The attempted assassination of US presidential candidate Donald Trump during a 13th July campaign rally in Butler, Pennsylvania, has taken centre stage in the 2024 elections. In the coming days and weeks, there will be much speculation about whether the Secret Service was derelict in its duty for allowing this shooting to take place.
Even before Trump was fired at, he tried to portray himself as a victim of the 34 criminal charges against him. Once he was convicted, the US Supreme Court, in a 6–3 ruling, granted him immunity from prosecution for any “official acts” he carried out as president.
In light of the shooting, Trump is trying to portray himself as a martyr, saying “I should be dead”, in order to swing the elections even more in his favour. A certain sector of the American ruling class, through the corporate media it owns, is not only promoting sympathy towards him but also placing the shooting within the broader context of the ongoing gun violence debate.

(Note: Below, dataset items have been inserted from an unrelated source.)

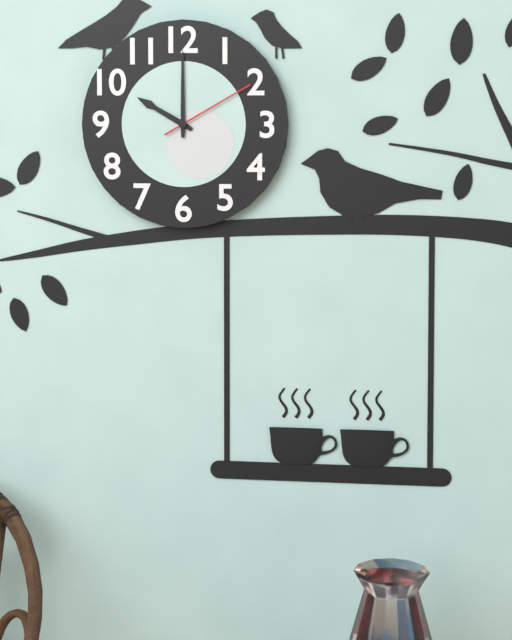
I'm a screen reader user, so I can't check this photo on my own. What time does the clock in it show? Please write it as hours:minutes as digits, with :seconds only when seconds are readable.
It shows 10:00:10
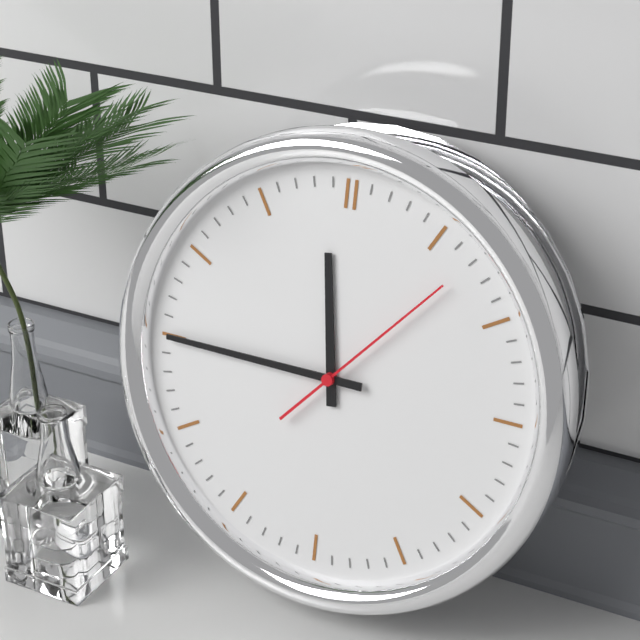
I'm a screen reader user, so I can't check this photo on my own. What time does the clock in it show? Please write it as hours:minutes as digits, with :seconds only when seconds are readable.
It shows 11:45:07
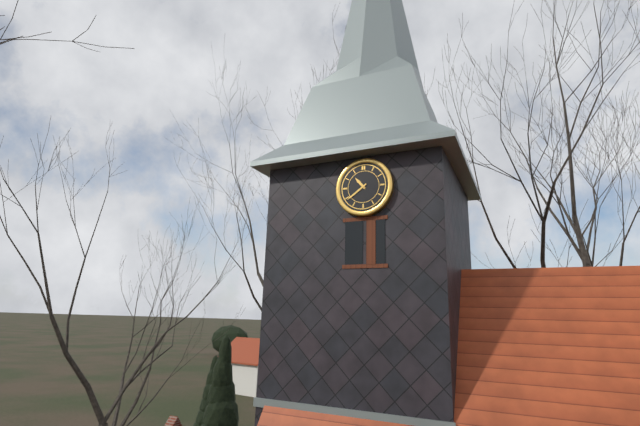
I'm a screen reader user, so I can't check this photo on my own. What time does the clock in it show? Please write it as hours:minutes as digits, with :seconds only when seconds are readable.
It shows 10:39
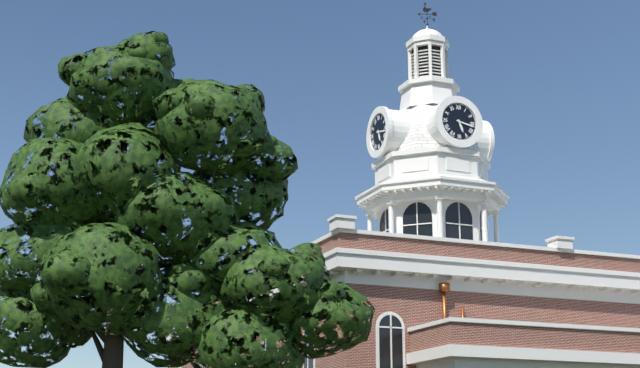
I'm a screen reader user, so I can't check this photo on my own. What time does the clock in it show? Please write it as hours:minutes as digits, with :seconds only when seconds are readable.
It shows 5:17
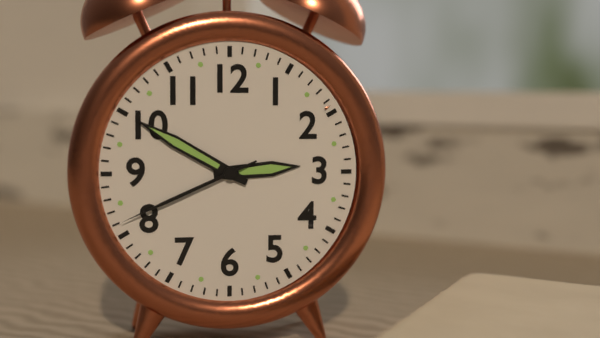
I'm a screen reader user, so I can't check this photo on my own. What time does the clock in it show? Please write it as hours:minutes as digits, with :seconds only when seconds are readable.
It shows 2:50:41
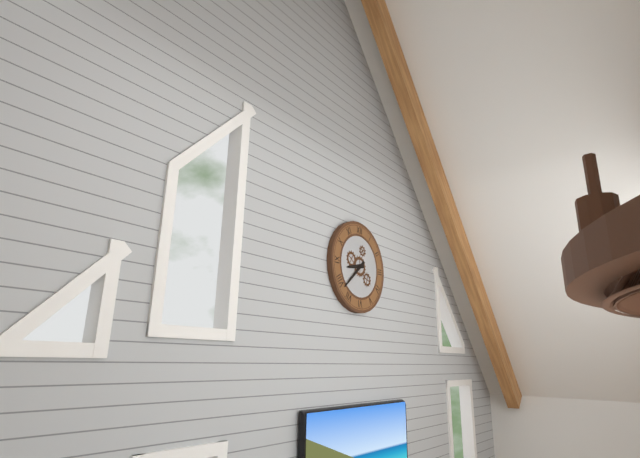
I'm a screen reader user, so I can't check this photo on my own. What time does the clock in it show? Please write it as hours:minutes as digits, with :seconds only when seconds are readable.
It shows 8:38
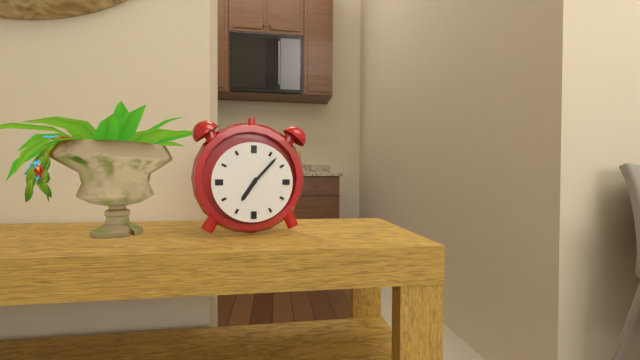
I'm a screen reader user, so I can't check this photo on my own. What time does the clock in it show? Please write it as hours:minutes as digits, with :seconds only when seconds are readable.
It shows 7:07
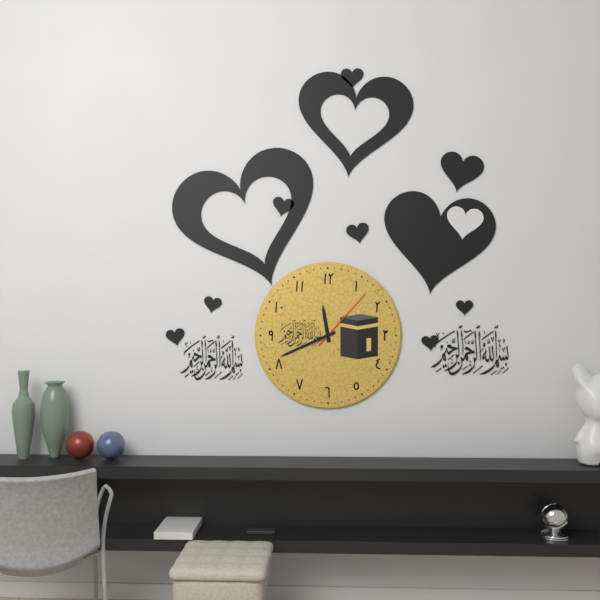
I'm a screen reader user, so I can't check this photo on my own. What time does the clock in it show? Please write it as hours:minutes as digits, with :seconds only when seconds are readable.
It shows 11:41:07
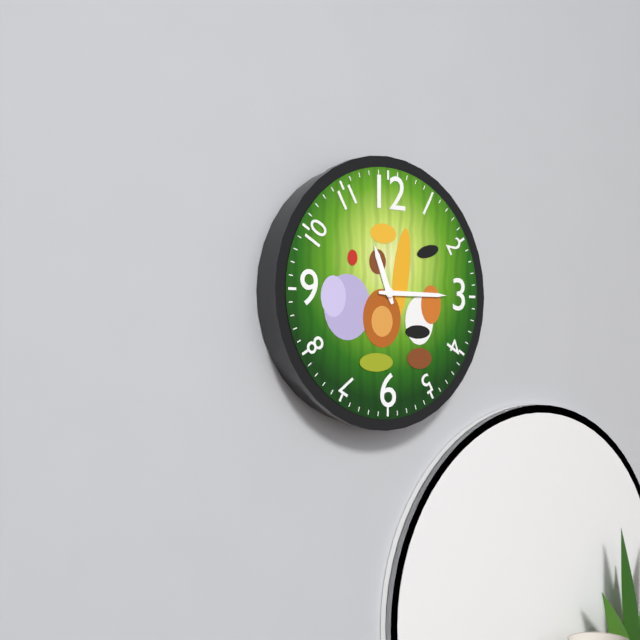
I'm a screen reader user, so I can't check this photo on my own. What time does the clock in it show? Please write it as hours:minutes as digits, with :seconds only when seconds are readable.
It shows 11:15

During his press conference in reaction to the shooting of Trump, President Joe Biden stated that: “There is no place in America for this kind of violence or any violence ever, period. No exceptions. We can’t allow this violence to be normalised.” Who is Biden trying to kid? An estimated 43,000 people died in the USA in 2023 from guns, whether by murder, suicide or other motives. As the old saying goes, “violence is as American as apple pie”. And for Biden, also called “Genocide Joe”, to decry gun violence is the height of utter hypocrisy.
He has justified supplying the most terrifying weapons to apartheid Israel, especially a multitude of tons of bombs, to commit daily massacres of Palestinians in Gaza, including tens of thousands of children.
Trump, who excoriated Biden during their first presidential debate last month for not “finishing the job” to exterminate the Palestinians, is just as violently pro-Israel.
At least 120 Palestinians were killed by American bombs with hundreds more wounded on the day of the Trump shooting.Where was the outrage by the corporate mainstream media for this ongoing targeting of civilians? Utter silence. What does this mean for the working class?
No matter how many millions of workers hate Trump, which is certainly justified, individual actions like the one taken by the gunman who targeted Trump, regardless of the motivation, are never a substitute for the workers mounting an independent class resistance to the programme of all sectors of the ruling class.
Any nuanced differences between Trump and Biden do not disguise the fact that both are pro-ruling class and anti-working class, no matter their political affiliations.
If workers want to stop fascism, which Trump symbolises, they have to look beyond the electoral arena. The decay of American imperialism at home and abroad is the root cause of mass violence–whether it’s state-sanctioned violence by the police or the Pentagon or random violence. Gun violence is a class issue, not a moral issue, and will not go away after the November election.
Workers may feel powerless right now to stop Trump, but the working class has the most power of any class–that is the power to stop production and to bring the capitalist system to a halt.